Temelde büyümeyi ve virilizasyonu (ses kalınlaşması, erkek tipi vücut gelişimi, vücut kıllarının artması, saç dökülmesi v.b.) neden olmaktadır. Bunların dışında testosteron hormonu, sporda performans artışı sağlamaktadır (5). Kadınlara oranla erkeklerde testesteron seviyesi daha yüksektir.  Testesteron seviyesi yüksek olan kişilerde vücut yağ oranı daha az ve kas oranı daha yüksektir. Testesteron seviyesinde yaş ilerledikçe azalmalar meydana gelmektedir. Çinko, magnezyum içeren besinler, sağlıklı yağlar (Doğal tereyağı, zeytinyağı gibi) kırmızı et, brokoli, ıspanak gibi besinler testesteron seviyenizi yükselmesine yardımcı olabilmektedir.

4- Kortizol

Kortizol hormonu protein, karbonhidrat, elektrolit ve lipid metabolizmasını etkiler. Eğer fizyolojik dengelerde herhangi bir değişim olursa, bu durum karşısında organizmayı koruyan savunma hormonu da kendisidir. Stres hormonu olarak anılmaktadır zaten. Kortizol, steroid yapıda bir hormondur. Bu hormon şeker üretiminde bağışıklık sisteminin baskılanması, merkezi sinir sisteminin düzenlenmesi gibi görevlerde rol alır. Kortizol doğumla birlikte böbrek üstü bezlerinde salınmaya başlar. Kortizol düşüklüğü ve yüksekliğinde gün içinde değişimler olmaktadır. En yüksek seviye ilk uyanma zamanında oluşurken en düşük seviyesine akşam uyuduktan hemen sonra ulaşır. Yapılan egzersizlerin dozunun yüksek olması vücutta hormonal, immünolojik ve kardiyovasküler değişikliklere neden olan en büyük fiziksel stresördür. Fakat düşük yoğunlukta yapılan egzersizlerin vücut üzerinde olumlu etkileri vardır. Bireyin stres seviyesinin yükselmemesi için tercih ettiği egzersiz ve egzersizin şiddeti çok önemlidir (6).

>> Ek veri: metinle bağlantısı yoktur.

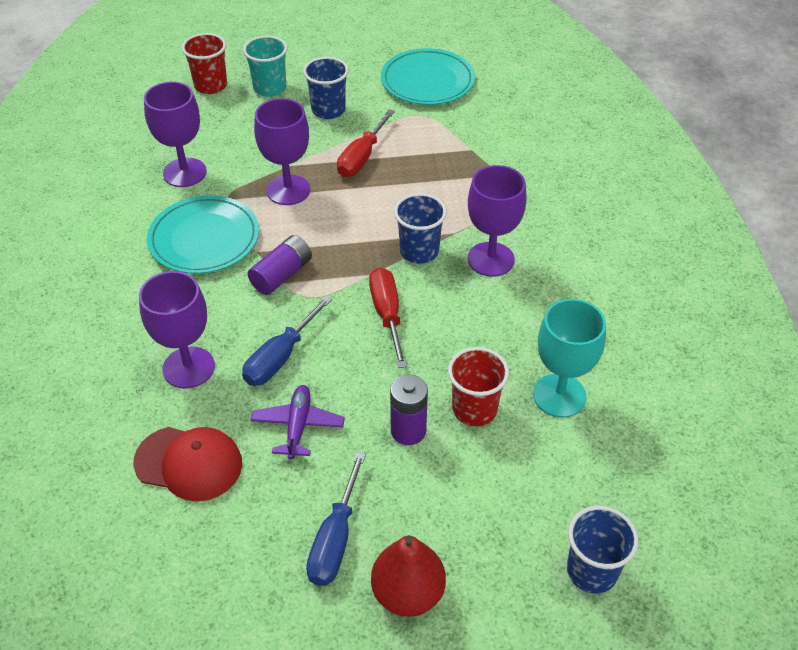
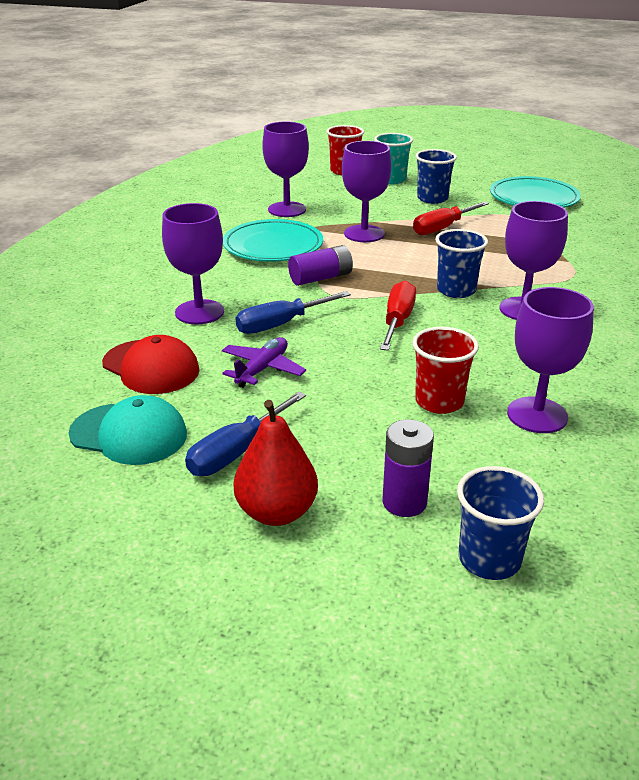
camera: 25 degrees right, 15 degrees down
(224, 557) = (129, 434): none -> turquoise cap
(408, 431) = (362, 399): purple battery -> purple battery (404, 502)
(559, 395) = (537, 415): turquoise goblet -> purple goblet

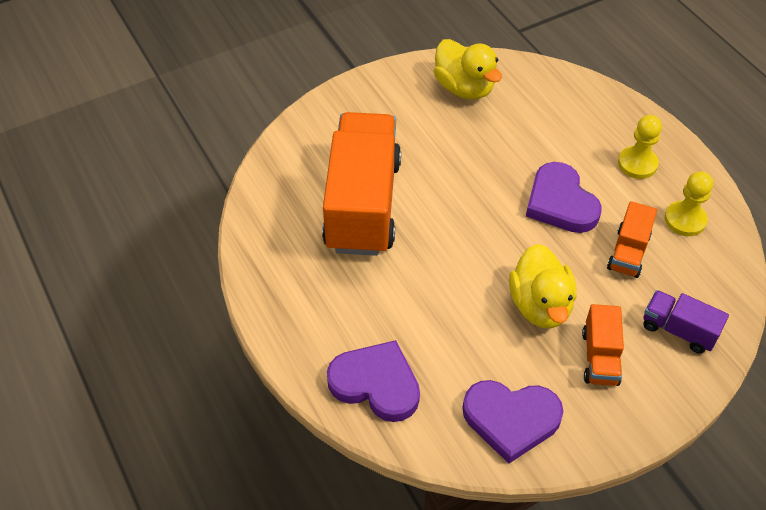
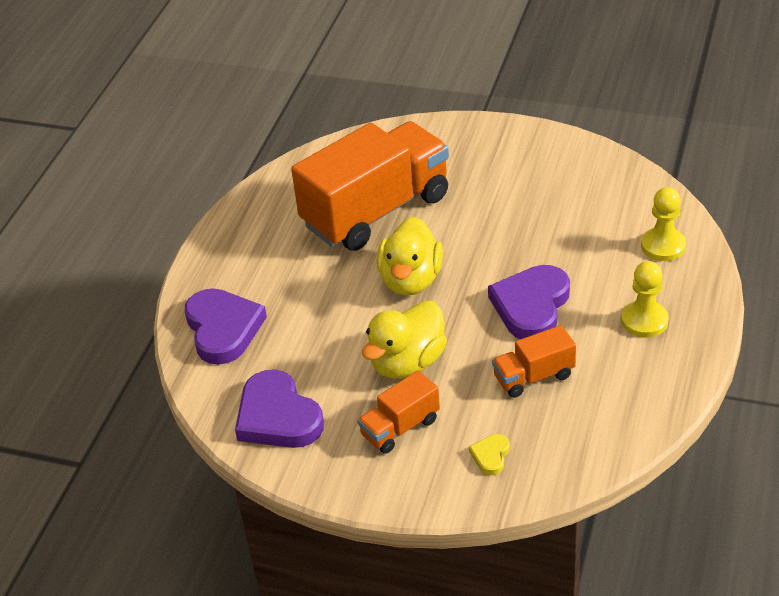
camera: 50 degrees right, 10 degrees down
(464, 88) = (576, 176): yellow duck -> yellow duck (411, 280)
(678, 330) = (490, 456): purple truck -> yellow heart
(685, 220) = (622, 387): yellow pawn -> yellow pawn (663, 246)

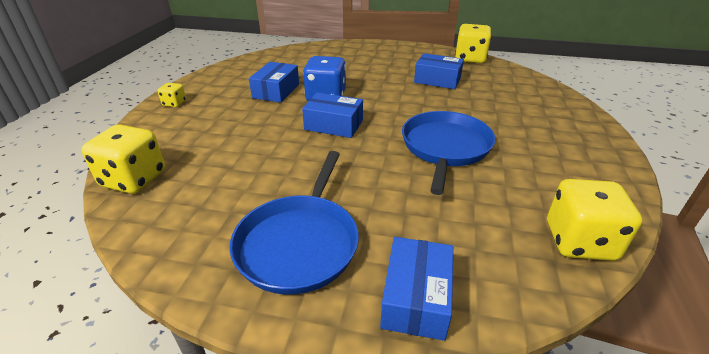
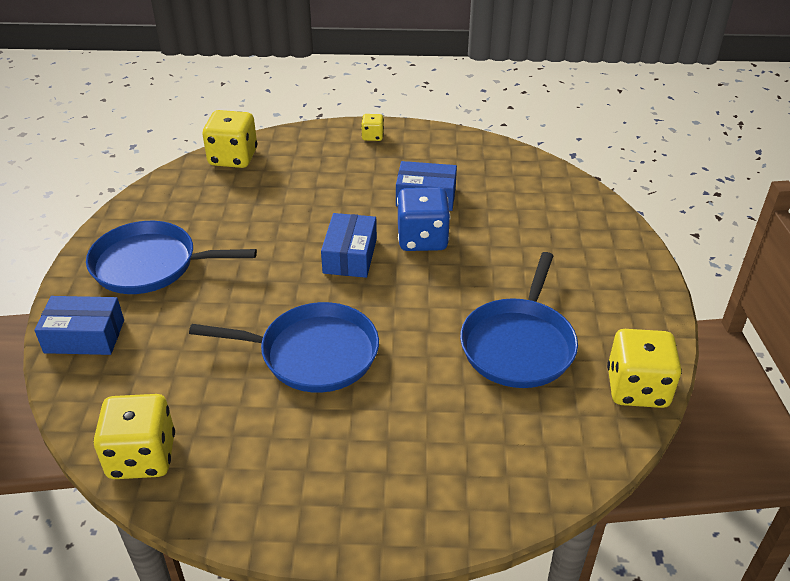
camera: 80 degrees right, 5 degrees up
(437, 80) = (519, 344): blue box -> blue pan

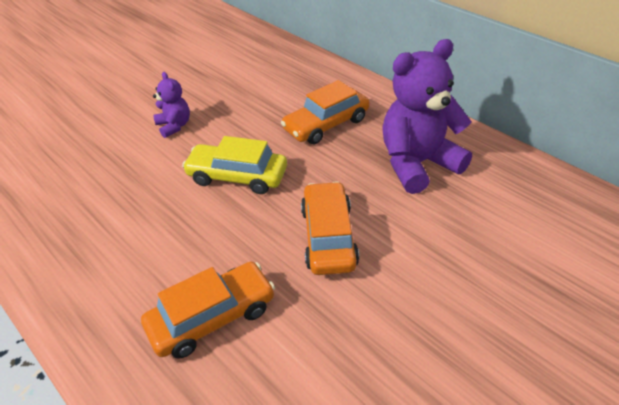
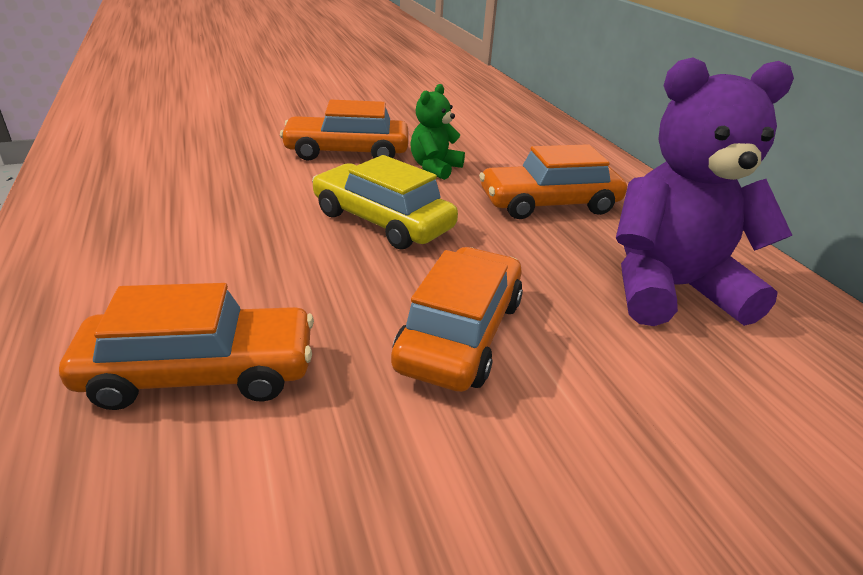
camera: 20 degrees right, 10 degrees down
(174, 126) = (347, 152): purple teddy bear -> orange car
(241, 119) = (435, 168): none -> green teddy bear

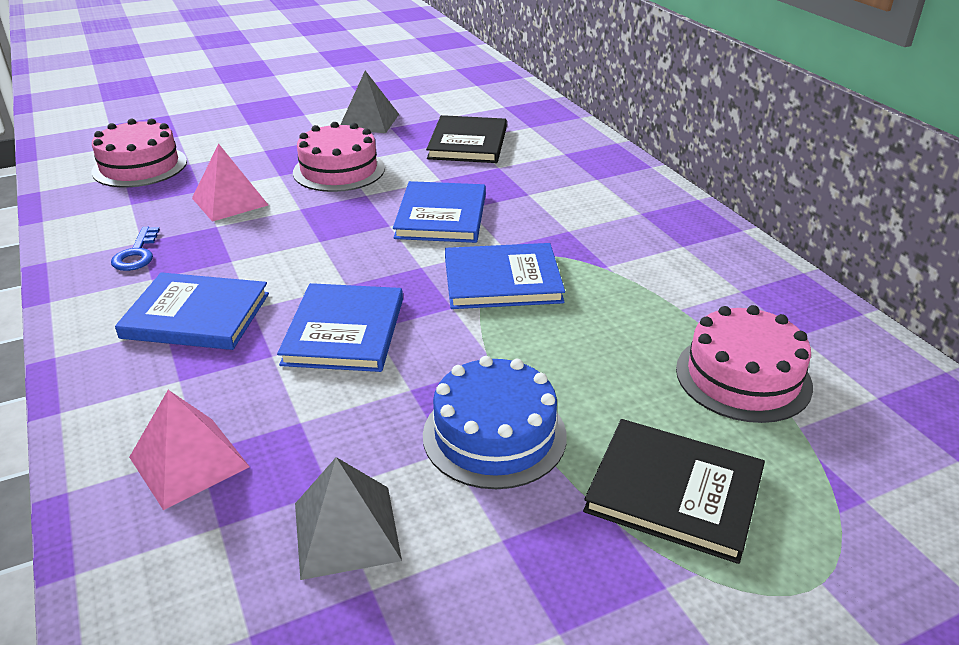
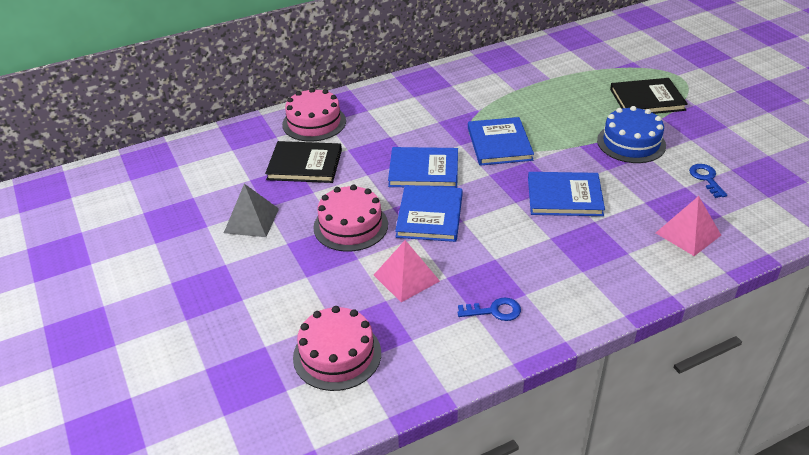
camera: 90 degrees left, 5 degrees up
(196, 315) = (564, 260): blue book -> blue book (429, 216)
(346, 531) = (706, 178): grey pyramid -> blue key
(674, 492) = (647, 100): black book -> black book turned 60 degrees clockwise
(743, 377) = (567, 78): pink cake -> pink cake (314, 123)

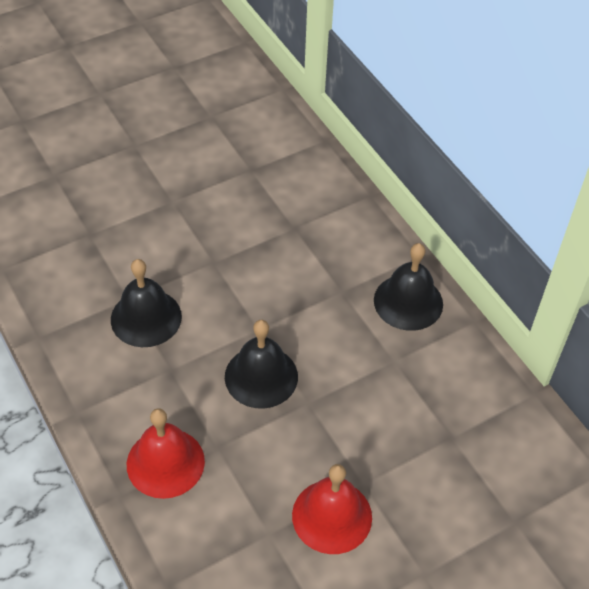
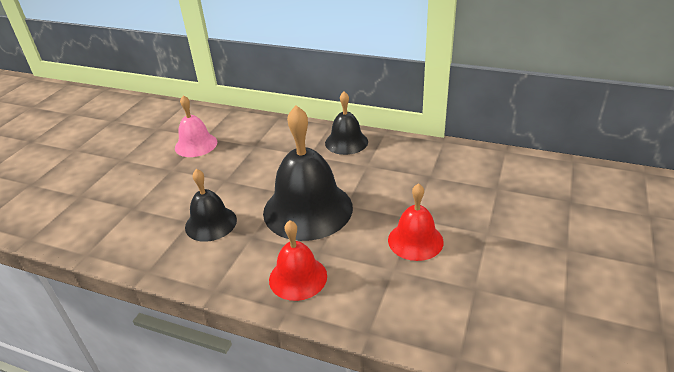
camera: 35 degrees left, 15 degrees down
(230, 177) = (196, 145): none -> pink bell
(261, 376) = (308, 209): black bell -> black bell, size x1.77

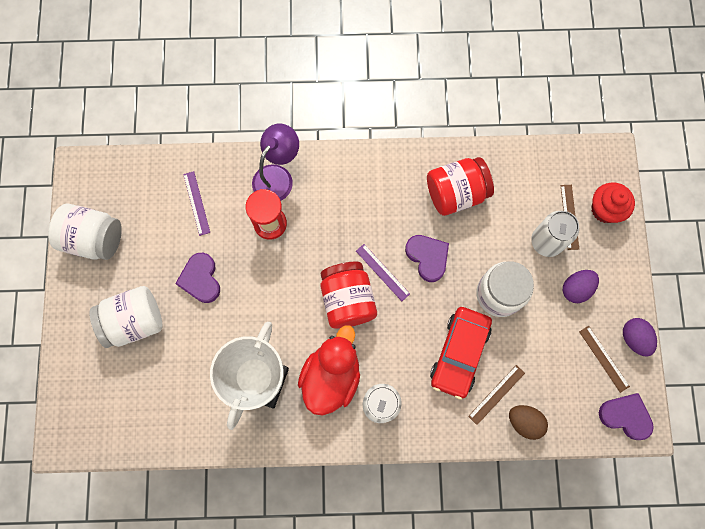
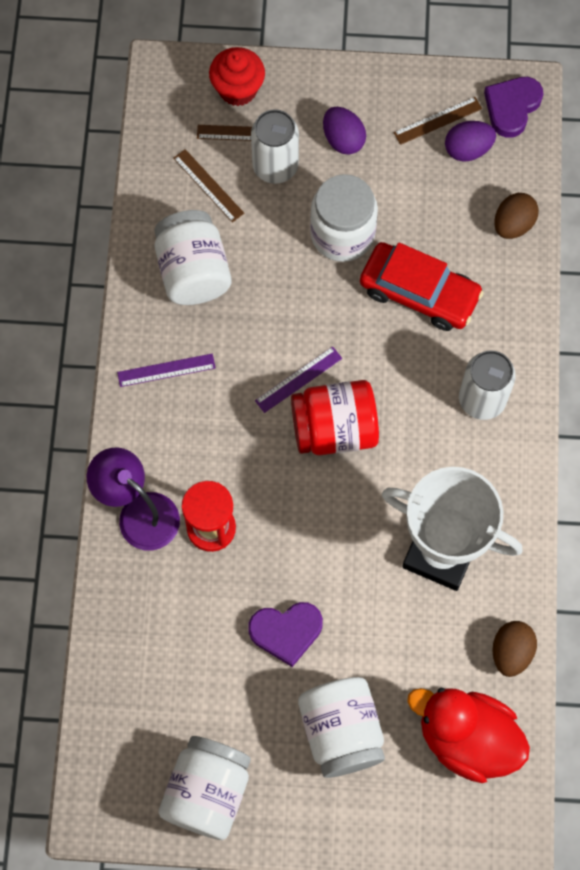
camera: 85 degrees left, 5 degrees down
(192, 436) = (511, 652): none -> brown egg
(196, 203) = (167, 634): purple ruler -> purple ruler (166, 370)
(331, 376) = (440, 459): red duck -> red duck (467, 738)
(427, 257) = (283, 318): purple heart -> none
(456, 193) = (193, 271): red jar -> white jar
(496, 394) = (476, 253): brown ruler -> brown ruler (208, 185)
(634, 338) = (414, 82): purple egg -> purple egg (467, 149)

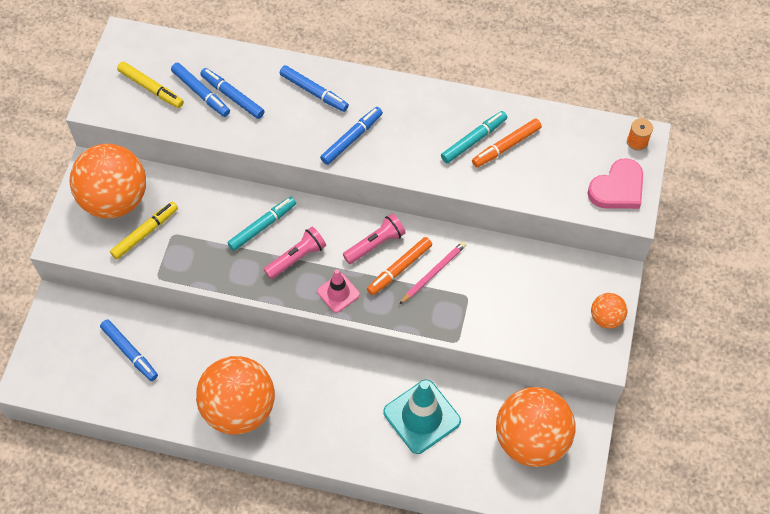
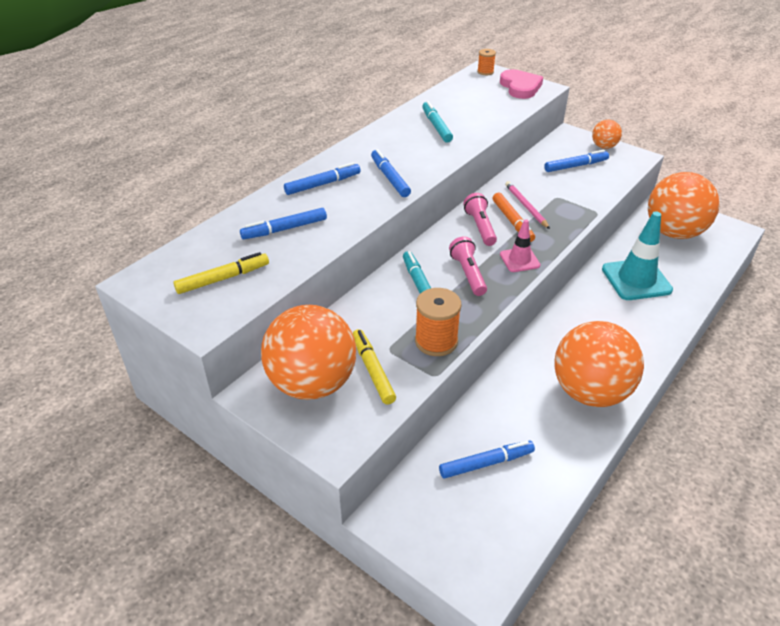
camera: 65 degrees left, 20 degrees down
(196, 264) = (436, 341): none -> orange spool
(201, 93) = (261, 247): blue marker -> blue marker (575, 166)
(506, 146) = (453, 116): orange marker -> none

Kortizol seviyenizin düşük olmasını istiyorsanız stres seviyenizi azaltacak etkinlikler yapmalısınız. Spor yapmaya önem verdiğimiz kadar dinlenmemize de önem verip yaşam şeklimizi ona göre ayarlamalıyız kısacası.

Sonuç olarak egzersizi sağlıklı kalmak, daha iyi bir vücuda kavuşmak veya daha iyi bir performansa ulaşmak amacında hormonlarımız oldukça söz sahibiler. Yani hedefimiz ne olursa olsun, hormonlar yüksek performansımızı desteklerler ve bunun yanı sıra, vücudumuzdaki birçok durumun kontrolünde de rol alırlar. Bu noktada dikkat etmemiz gereken şey, bizim için en uygun egzersizi bulmak ve hormonal düzenimizin iyi olması için sadece egzersizlerimizi değil, aynı zamanda beslenmemizi ve dinlenmemizi uygun bir şekilde düzenlemektir.